South Carolina organizations recognized by U.S. cabinet-level agency

The S.C. National Heritage Corridor and SC7 honored by the U.S. Department of the Interior

By W. Thomas Smith Jr.

The S.C. National Heritage Corridor has been awarded the RALPH REGULA ENVIRONMENTAL ACHIEVEMENT AWARD by the United States Department of the Interior for its efforts with SOUTH CAROLINA 7 (SC7), a monthlong annual statewide expedition from the mountains of the South Carolina Upstate to the Lowcountry coastline.

“This is a tremendous honor for all of us,” says Dr. Tom Mullikin, founding director of SC7, now entering its fourth year. “The U.S. Department of the Interior is recognizing what both the S.C. National Heritage Corridor and Global Eco Adventures have accomplished jointly thus far through our July expeditions and which is ensuring an even brighter future for our fellow South Carolinians and our state’s precious natural resources.”

According to the Interior Department citation: The S.C. National Heritage corridor is receiving the Ralph Regula Environmental Achievement Award for “promoting an appreciation of the outdoors, stewardship of resources, and active protection of the planet through its efforts with SC7 in collaboration with its partner Global Eco Adventures. This award recognizes those that champion America’s special places to ensure the legacy of these natural and cultural resource treasures through collaborative stewardship and partner-based resource conservation efforts.”

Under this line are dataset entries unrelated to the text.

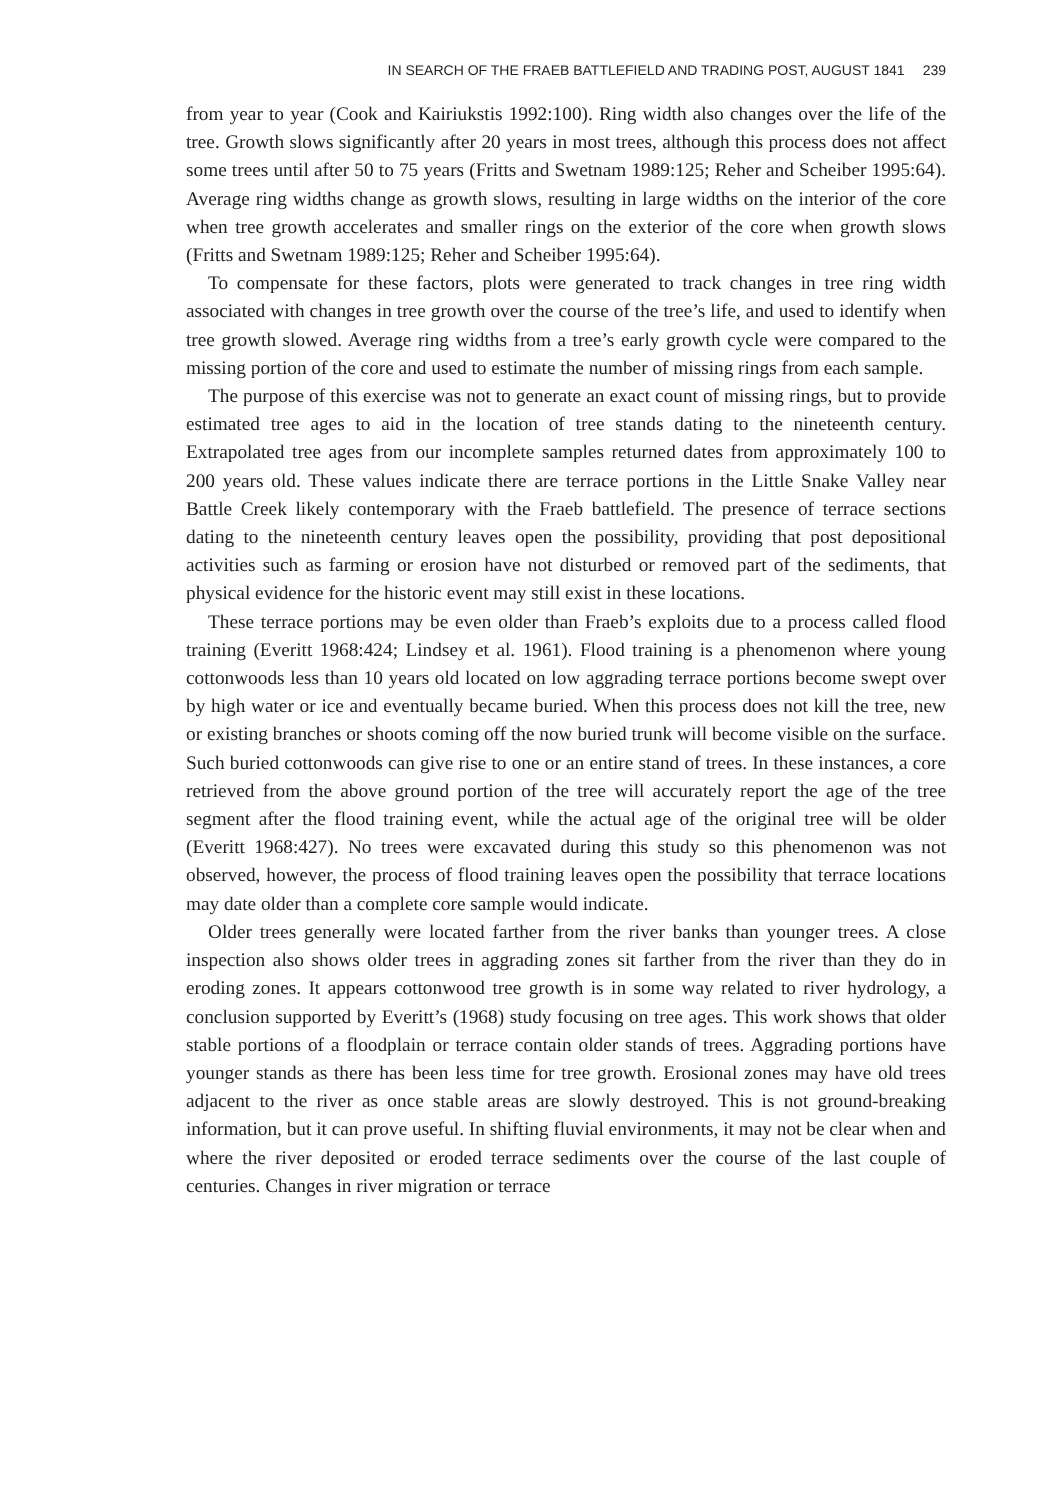IN SEARCH OF THE FRAEB BATTLEFIELD AND TRADING POST, AUGUST 1841 239
from year to year (Cook and Kairiukstis 1992:100). Ring width also changes over the life of the tree. Growth slows significantly after 20 years in most trees, although this process does not affect some trees until after 50 to 75 years (Fritts and Swetnam 1989:125; Reher and Scheiber 1995:64). Average ring widths change as growth slows, resulting in large widths on the interior of the core when tree growth accelerates and smaller rings on the exterior of the core when growth slows (Fritts and Swetnam 1989:125; Reher and Scheiber 1995:64).
To compensate for these factors, plots were generated to track changes in tree ring width associated with changes in tree growth over the course of the tree’s life, and used to identify when tree growth slowed. Average ring widths from a tree’s early growth cycle were compared to the missing portion of the core and used to estimate the number of missing rings from each sample.
The purpose of this exercise was not to generate an exact count of missing rings, but to provide estimated tree ages to aid in the location of tree stands dating to the nineteenth century. Extrapolated tree ages from our incomplete samples returned dates from approximately 100 to 200 years old. These values indicate there are terrace portions in the Little Snake Valley near Battle Creek likely contemporary with the Fraeb battlefield. The presence of terrace sections dating to the nineteenth century leaves open the possibility, providing that post depositional activities such as farming or erosion have not disturbed or removed part of the sediments, that physical evidence for the historic event may still exist in these locations.
These terrace portions may be even older than Fraeb’s exploits due to a process called flood training (Everitt 1968:424; Lindsey et al. 1961). Flood training is a phenomenon where young cottonwoods less than 10 years old located on low aggrading terrace portions become swept over by high water or ice and eventually became buried. When this process does not kill the tree, new or existing branches or shoots coming off the now buried trunk will become visible on the surface. Such buried cottonwoods can give rise to one or an entire stand of trees. In these instances, a core retrieved from the above ground portion of the tree will accurately report the age of the tree segment after the flood training event, while the actual age of the original tree will be older (Everitt 1968:427). No trees were excavated during this study so this phenomenon was not observed, however, the process of flood training leaves open the possibility that terrace locations may date older than a complete core sample would indicate.
Older trees generally were located farther from the river banks than younger trees. A close inspection also shows older trees in aggrading zones sit farther from the river than they do in eroding zones. It appears cottonwood tree growth is in some way related to river hydrology, a conclusion supported by Everitt’s (1968) study focusing on tree ages. This work shows that older stable portions of a floodplain or terrace contain older stands of trees. Aggrading portions have younger stands as there has been less time for tree growth. Erosional zones may have old trees adjacent to the river as once stable areas are slowly destroyed. This is not ground-breaking information, but it can prove useful. In shifting fluvial environments, it may not be clear when and where the river deposited or eroded terrace sediments over the course of the last couple of centuries. Changes in river migration or terrace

Physically led by Mullikin and his team of handpicked adventurers (scientists, military leaders, even state legislators) every July beginning July 1, the SC7 Expedition involves a growing number of volunteers and outdoor enthusiasts, young and not-so-young – hiking, climbing, kayaking, rafting, and SCUBA diving – across South Carolina as they explore the Palmetto State’s seven named wonders and various on-trail and off-trail excursions in between.

The seven designated wonders of the Palmetto State include Sassafras Mountain; the Jocassee Gorges; the Chattooga River; the Congaree National Forest; the Edisto River; the Ashepoo, Combahee, and Edisto Basin (universally referred to as the ACE Basin); and Bull Island-Cape Romain National Wildlife Refuge: “Each one a unique geographical treasure,” says Mullikin.

The S.C. National Heritage Corridor’s receipt of the Ralph Regula Environmental Achievement Award is not the first time SC7 has been recognized at the federal level, nor does it mark the first time SC7 has worked in collaboration with federal agencies. Last year, U.S. Congressman Ralph Norman recognized and commended Mullikin and the SC7 Expedition on the floor of the U.S. House of Representatives in Washington, D.C. And since its conception in 2019 and its first manned-expedition in 2020, SC7 has worked closely with the direct support of the U.S. National Park Service, the U.S. Forest Service, and the U.S. Fish and Wildlife Service. The S.C. National Heritage Corridor is itself a congressionally designated “National Heritage Area” of the National Park Service.

“This is shared success,” says SC7’s chief logistics officer Michelle McCollum, who also serves as president of the S.C. National Heritage Corridor. “It’s been very uplifting to work side-by-side with amazing conservation organizations in our state. The way I see it is the great outdoors is a great big place with great big needs. Only together can we effectively meet those needs.”

Each July, the SC7 Expedition begins in the South Carolina Upstate, specifically Oconee Passage, before winding its way south-southeast toward Columbia and the Midlands, generally paralleling the famed Palmetto Trail. As in previous years, SC7 2022 concluded in Charleston with a grand event aboard USS Yorktown attended by Lt. Governor Pamela Evette, other VIPs, and deck-landing parachutists prior to kicking off a smart-reef installation operation off the coast involving an SC7-organized and led team of retired Navy SEALs, former Marine Recon operators (primarily members of FORCE BLUE) and S.C. State Guard divers supported by all manner of boats and a helicopter.

“We do much more than explore: We work,” says Mullikin, himself a former U.S. Army officer, retired two-star commanding general of the S.C. State Guard, and today chairman of the gubernatorially established S.C. Floodwater Commission. “Whether cleaning and clearing ditches along highways, picking up trash on our beaches, or installing high-tech artificial reef systems on the ocean floor, we are bettering the world we live in. And that has always been one of the primary aims of SC7.”

At the end of July 2023, SC7 will conclude on Hilton Head Island. “We will also collaborate with and highlight some of the amazing resiliency initiatives already completed by the Marines on nearby Parris Island, home of the famous Marine Corps Recruit Depot,” says Mullikin.